I personally believe that countries should consider relaxing financial requirements for travelers who cross their borders, as it would stimulate visitors spending the money otherwise spent on taxes and fees for the products and services of local businesses, who in turn pay taxes on the income to both local and federal governments; and I believe that countries would benefit more in the long run as a result.

The world headquarters of Ryanair in Swords, Ireland. Photograph ©2014 by Brian Cohen.

 

  1. is $9 per ticket that much? Won’t both “low cost” & “high cost” airlines both be forced to pay it…so affects all airlines equally? Or does this hurt their smoke and mirrors advertising strategy of start low and sell add ons?
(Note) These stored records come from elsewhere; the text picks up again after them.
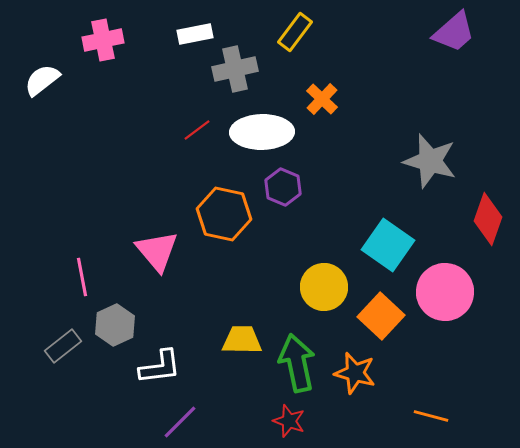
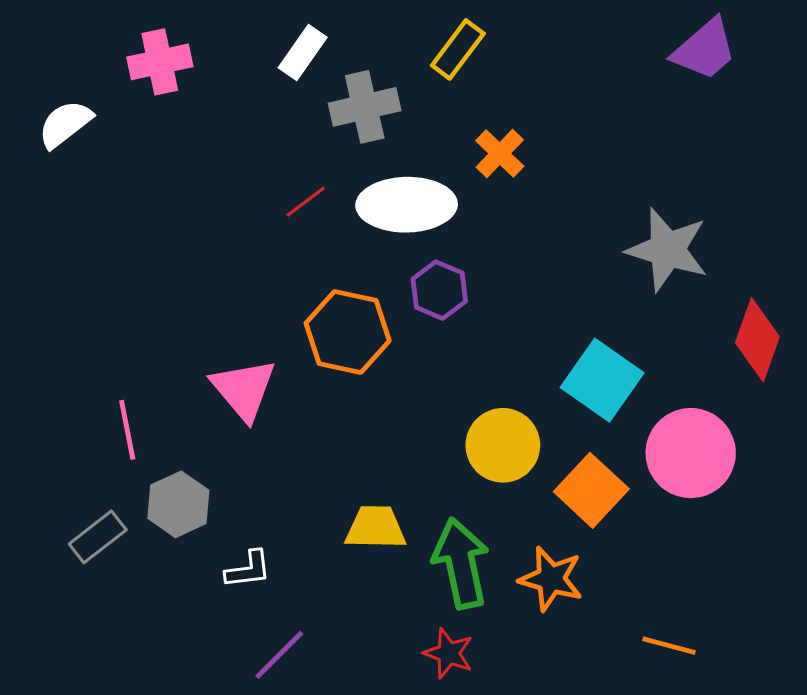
white rectangle: (195, 34) -> (303, 53), turned -44
white L-shape: (160, 367) -> (248, 569), size x0.7

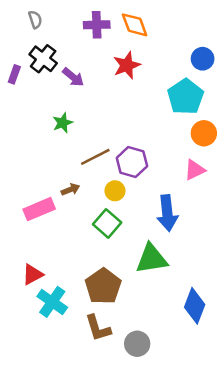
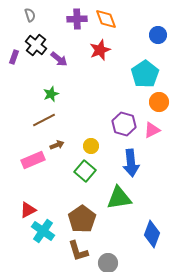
blue circle: (203, 59) -> (158, 35), moved
brown line: (95, 157) -> (44, 120), moved
purple hexagon: (132, 162) -> (124, 124), moved

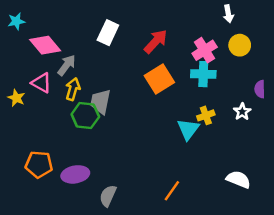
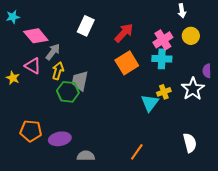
white star: (242, 112) -> (193, 89), size x1.6
white semicircle: (238, 179) -> (190, 143), turned 54
gray semicircle: (108, 196) -> (86, 156), turned 66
    1. @shaun – They do have some fares that start around $11 (actually Oslo to Riga starts at only $6) so this tax would add significantly to the cost of those flights.
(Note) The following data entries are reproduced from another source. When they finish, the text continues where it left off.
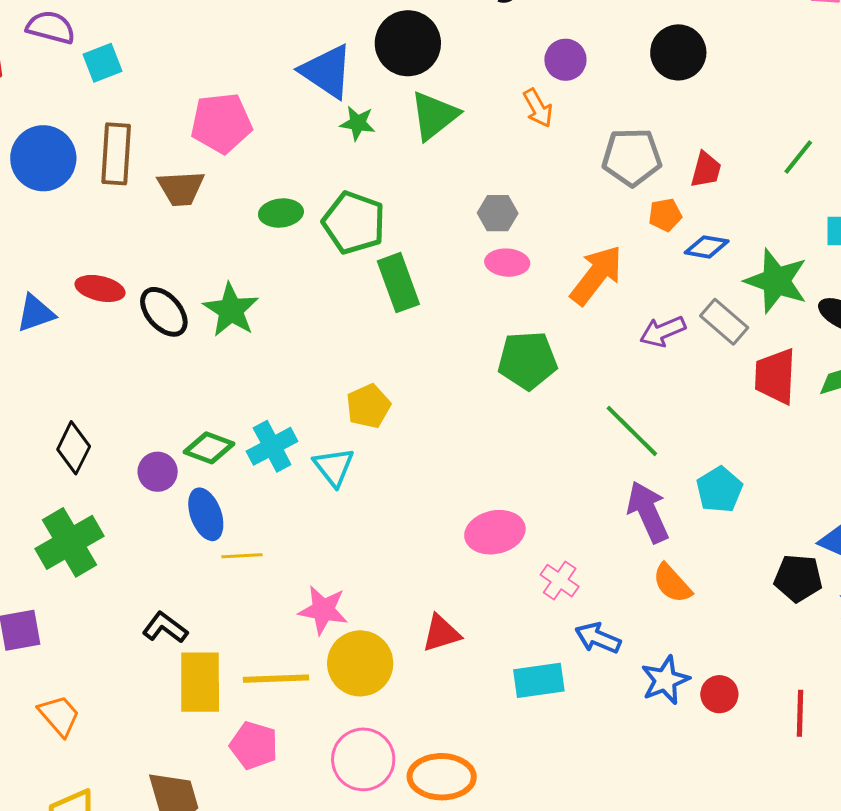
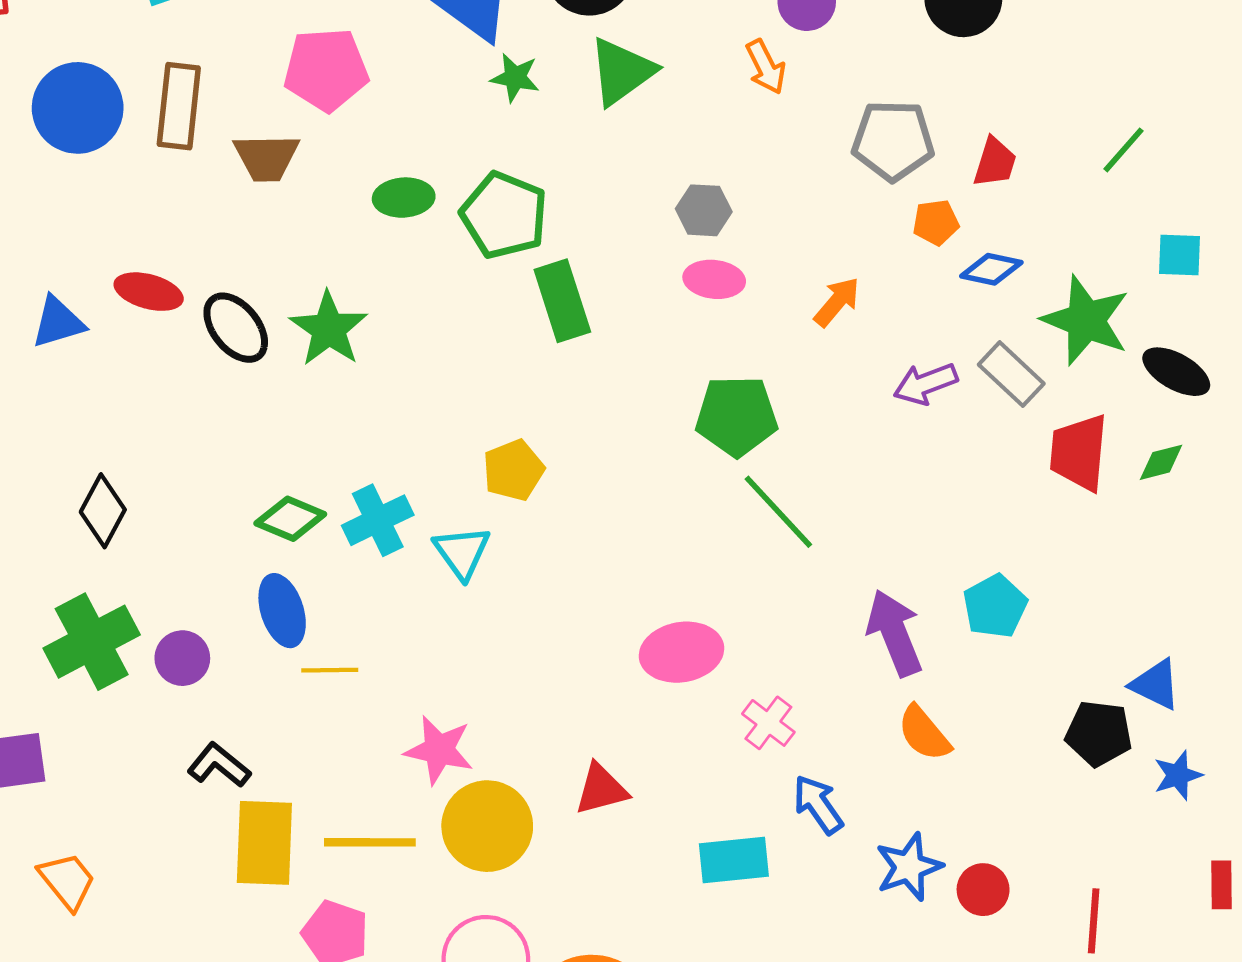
orange arrow: (596, 275) -> (837, 302), size x0.6
green line: (632, 431) -> (778, 512), moved
purple circle: (158, 472) -> (182, 658), moved
blue arrow: (598, 638) -> (818, 805), turned 30

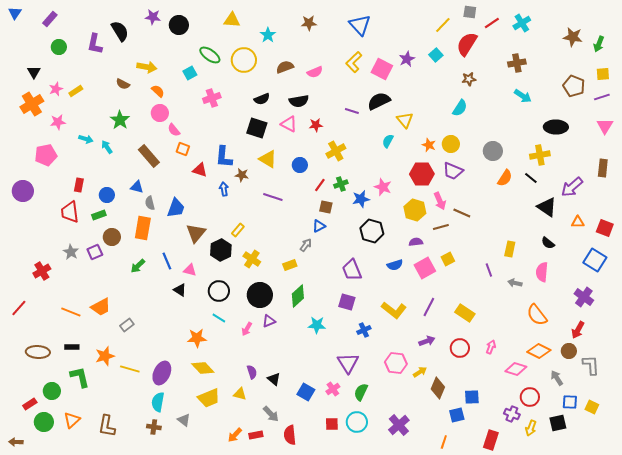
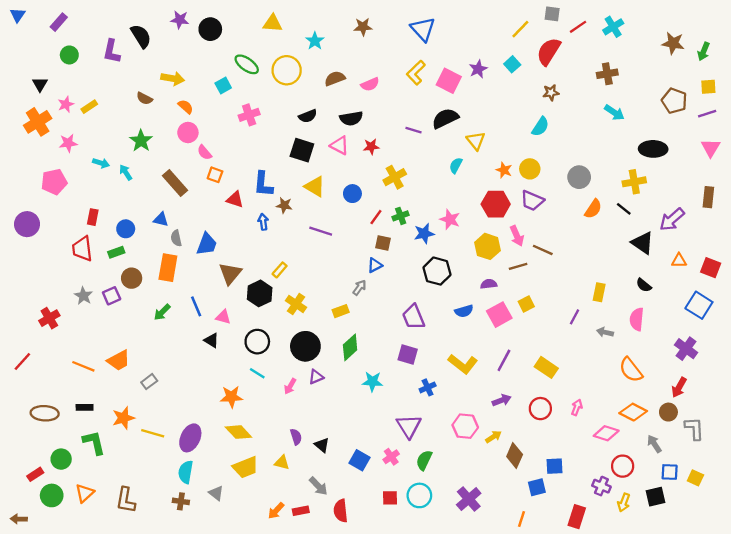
purple line: (489, 270) -> (574, 317), turned 48

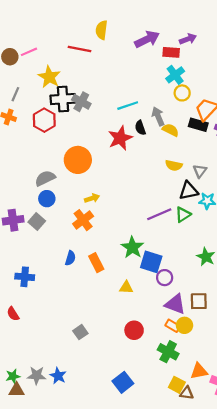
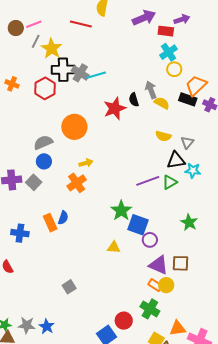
gray line: (15, 94) -> (36, 41), moved
cyan line: (128, 106) -> (96, 75), moved
orange rectangle: (96, 263) -> (50, 223), moved
red circle: (134, 330) -> (124, 321), moved

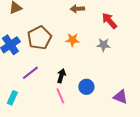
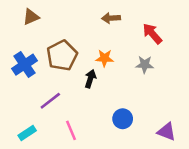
black arrow: (61, 76) -> (90, 79), moved
pink line: (60, 96) -> (71, 130), moved
cyan rectangle: (12, 98) -> (27, 133), turned 32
  2. well, considering that the “real” cost of Ryanair tickets isn’t all that much lower than any other carrier, as they charge for everything, even water on board (!), this is a bunch of BS. The equivalent in the USA would be Spirit airlines, except Ryanair is worse in just about every way. For a while they were even planning to charge for using the bathrooms!
    $9 isn’t that much. “unfairly penalises passengers on efficient, green, airlines such as Ryanair in favour of passengers on high fare, half empty, gas guzzling airlines”. This cracked me up. Every single passenger will pay the same amount, so it does not penalize Ryanair passengers. “Green airlines”? There is no such thing, they all burn fossil fuels. I’m skeptical that Ryanair uses the most fuel-efficient aircraft, since they are not flying Dreamliners or such modern aircraft. That fares on other carriers are higher than on Ryanair has nothing at all to do with this tax. This is classic spin-doctoring, but it’s not very skillful. I doubt they’ll fool anybody.
    Good for the Norwegian government to not give in to the scum that runs Ryanair.

  3. I admit that I’m not a fan of the new tax. That aside, how is Ryanair being forced to do anything, Brian?

  4. Let me make a suggestion: next time, don’t use Ryanair’s crappy marketing, and post your own opinion about it. This is actually what readers are expecting from a travel blogger. Ryanair clearly isn’t forced to shut anything. I’m pretty sure a little research will find other airports/countries with taxes just as high (they’re flying to the UK right?).

    I flew Ryanair twice, and actually got away with a 0$+tax ticket to Spain. No extra fees.